Cross-join semantics¶
When you write add_input, your aggregator receives one value per scenario — already reduced inside the scenario by within_expr (sum by default).
def add_input(self, state, value):
# `value` here is one number per scenario.
# If you ran 100 scenarios across 1,000 policies, this is called 100 times
# (or 100 × number-of-partitions, with .over).
...
What add_input does not receive is a row per policy. The per-scenario projection — a frame with one row per (policy_id, scenario_id) — is reduced inside the scenario by the within parameter (sum, mean, max, …) before it reaches your aggregator. This means:
- You don't write a Python loop over rows. The within-reduction is a polars expression and runs at speed.
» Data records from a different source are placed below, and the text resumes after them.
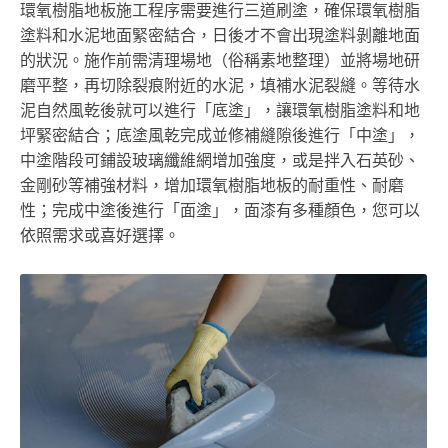
環氧樹脂地板施工程序需要進行三道刷塗，確保環氧樹脂
塗料和水泥地面緊密結合，日後才不會出現塗料剝離地面
的狀況。施作前需清理場地（俗稱素地整理）並將場地研
磨平整，再切除裂痕附近的水泥，填補水泥裂縫。等待水
泥自然風乾後就可以進行「底塗」，讓環氧樹脂塗料和地
坪緊密結合；底塗風乾完成並修補縫隙後進行「中塗」，
中塗階段可鋪設玻璃纖維網增加強度，或是拌入石英砂、
金剛砂等補強材料，增加環氧樹脂地板的耐重性、耐磨
性；完成中塗後進行「面塗」，面漆有多種顏色，您可以
依照需求或喜好選擇。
- For an aggregator that genuinely needs per-policy data inside a single scenario (rare), use
Skewness.of(pl.col("loss"))to override the within-reduction with a raw expression.
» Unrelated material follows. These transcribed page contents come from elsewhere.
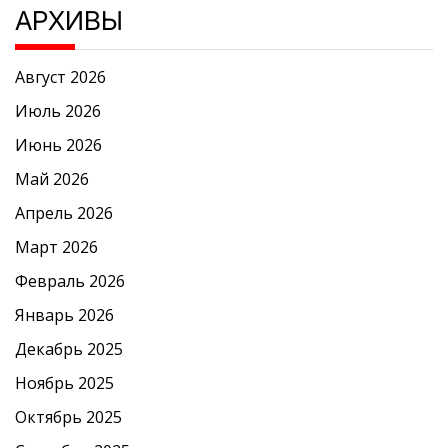
АРХИВЫ
Август 2026
Июль 2026
Июнь 2026
Май 2026
Апрель 2026
Март 2026
Февраль 2026
Январь 2026
Декабрь 2025
Ноябрь 2025
Октябрь 2025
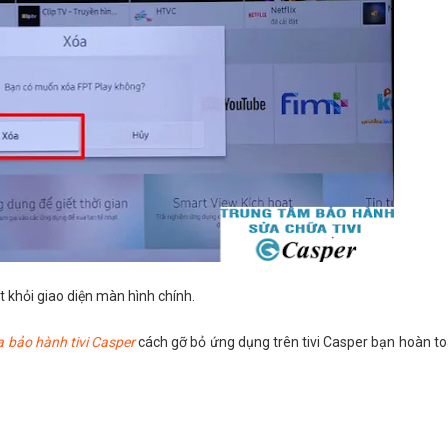
 khỏi giao diện màn hình chính.
 bảo hành tivi Casper
cách gỡ bỏ ứng dụng trên tivi Casper bạn hoàn to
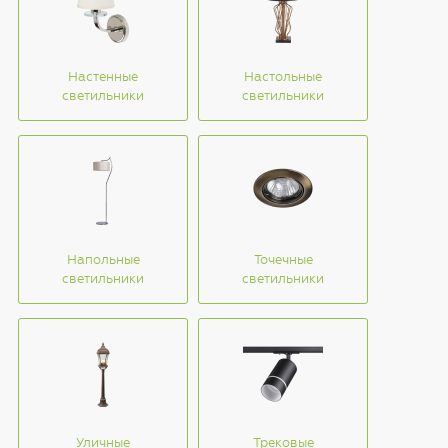
Настенные
Настольные
светильники
светильники
Напольные
Точечные
светильники
светильники
Уличные
Трековые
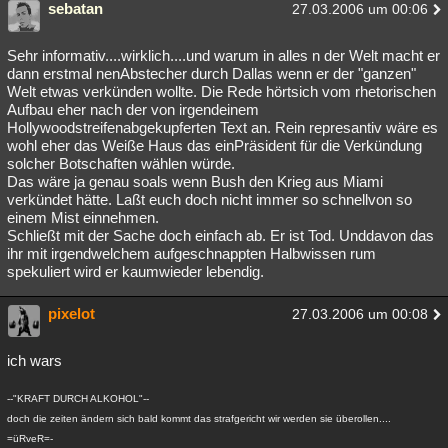
sebatan
27.03.2006 um 00:06
Sehr informativ....wirklich....und warum in alles n der Welt macht er
dann erstmal nenAbstecher durch Dallas wenn er der "ganzen"
Welt etwas verkünden wollte. Die Rede hörtsich vom rhetorischen
Aufbau eher nach der von irgendeinem
Hollywoodstreifenabgekupferten Text an. Rein represantiv wäre es
wohl eher das Weiße Haus das einPräsident für die Verkündung
solcher Botschaften wählen würde.
Das wäre ja genau soals wenn Bush den Krieg aus Miami
verkündet hätte. Laßt euch doch nicht immer so schnellvon so
einem Mist einnehmen.
Schließt mit der Sache doch einfach ab. Er ist Tod. Unddavon das
ihr mit irgendwelchem aufgeschnappten Halbwissen rum
spekuliert wird er kaumwieder lebendig.
pixelot
27.03.2006 um 00:08
ich wars
--"KRAFT DURCH ALKOHOL"--
doch die zeiten ändern sich bald kommt das strafgericht wir werden sie überollen....
=üRveR=-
The framework cross-joins your ActuarialFrame with the batch's scenario_id column before model_fn runs, so every scenario sees every policy — that's where model_fn produces the columns your aggregator reads. The aggregator itself never sees individual policies.
requires_scenario_id — when you need the scenario name¶
ArgMin / ArgMax are special: they need to remember which scenario produced the extreme value, not just the value. They opt in via a class attribute:
from typing import ClassVar
@scenario_aggregator("ArgWorstLossRatio")
@dataclass(frozen=True)
class ArgWorstLossRatio(BaseAggregator):
"""Scenario_id of the worst loss ratio observed."""
requires_scenario_id: ClassVar[bool] = True
def add_input(self, state, value):
# `value` is now a (scenario_id, scalar) tuple instead of just scalar
sid, ratio = value
...
With requires_scenario_id = True, the framework packs (scenario_id, value) into add_input instead of passing the bare value. Set it on classes that need to return a scenario identity rather than a scalar.
Where this lands in the bigger story¶
A custom aggregator participates in everything you've seen on the previous pages: the Sum / CTE mix on the aggregators page, the ScenarioRun plan layer, the audit chain, the YAML round-trip. There's no separate "custom path" — it's the same path the built-ins use.